_WORK INSTRUCTIONS_
Pick up the forum thread below on the 100-tile Grand Master Magic puzzle and continue it from the point where it ends.

_PAGE EXCERPT_
++++++++++

# 100-Tile Grand Master Magic



## kloopstomp (Aug 4, 2010)

Prepare yourselves for the biggest Rubik's Mod I have ever built! I call it the Grand Master Magic. It is a 100-tile magic and starts out in a 2x50 and ends in a 10x10. Previously I had posted a couple of pictures of this puzzle and said I would post videos later, well here they are! These videos are of me and my friend solving and unsolving it. I may auction it in the near future.

Solve: http://www.youtube.com/watch?v=zb1LyNybYnk
Unsolve: http://www.youtube.com/watch?v=fErX2_Xyauo
Fast Motion Solve & Unsolve: http://www.youtube.com/watch?v=KuXLEY2njkk


----------



## Tim Major (Aug 4, 2010)

HOLY ****
Wow, great job man. Did you both make it? Team solve! 
Good job, how long did it take? More info please


----------



## kloopstomp (Aug 4, 2010)

++++++++++

_GIVEN DATA_
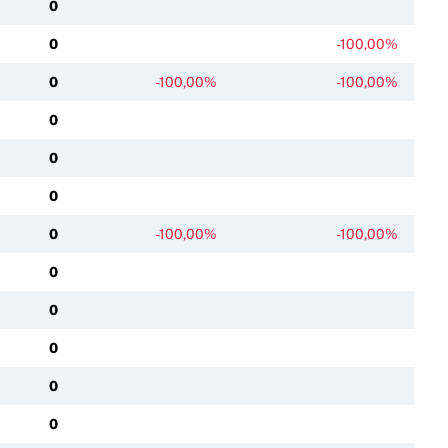
0
0
-100,00%
0
-100,00%
-100,00%
0
0
0
0
-100,00%
-100,00%
0
0
0
0
0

++++++++++

_EXPECTED ANSWER_
My friend only helped me solve it, I made the puzzle by myself. It was a long process of prototyping and experimenting, but I finally found a solution that I liked. I designed the inserts for both solutions on photoshop. It was a couple of tough prototyping months, working on it whenever I had spare time. As for the actual constuction, it took me about a day to put together with lots of printer difficulties.


----------



## Luigimamo (Aug 4, 2010)

Woah.


----------



## aronpm (Aug 4, 2010)

This is ridiculous.


----------



## Jebediah54 (Aug 4, 2010)

You already knew how to solve it... cheater! I bet you couldn't've done it with logic.

But seriously, way to be!


----------



## Brax13 (Aug 4, 2010)

That my friend, is beastie


----------



## nitay6669 (Aug 4, 2010)

wow that is just sooo cool!!


----------



## DavidWoner (Aug 4, 2010)

Jebediah54 said:


> You already knew how to solve it... cheater! I bet you couldn't've done it with logic.
> 
> But seriously, way to be!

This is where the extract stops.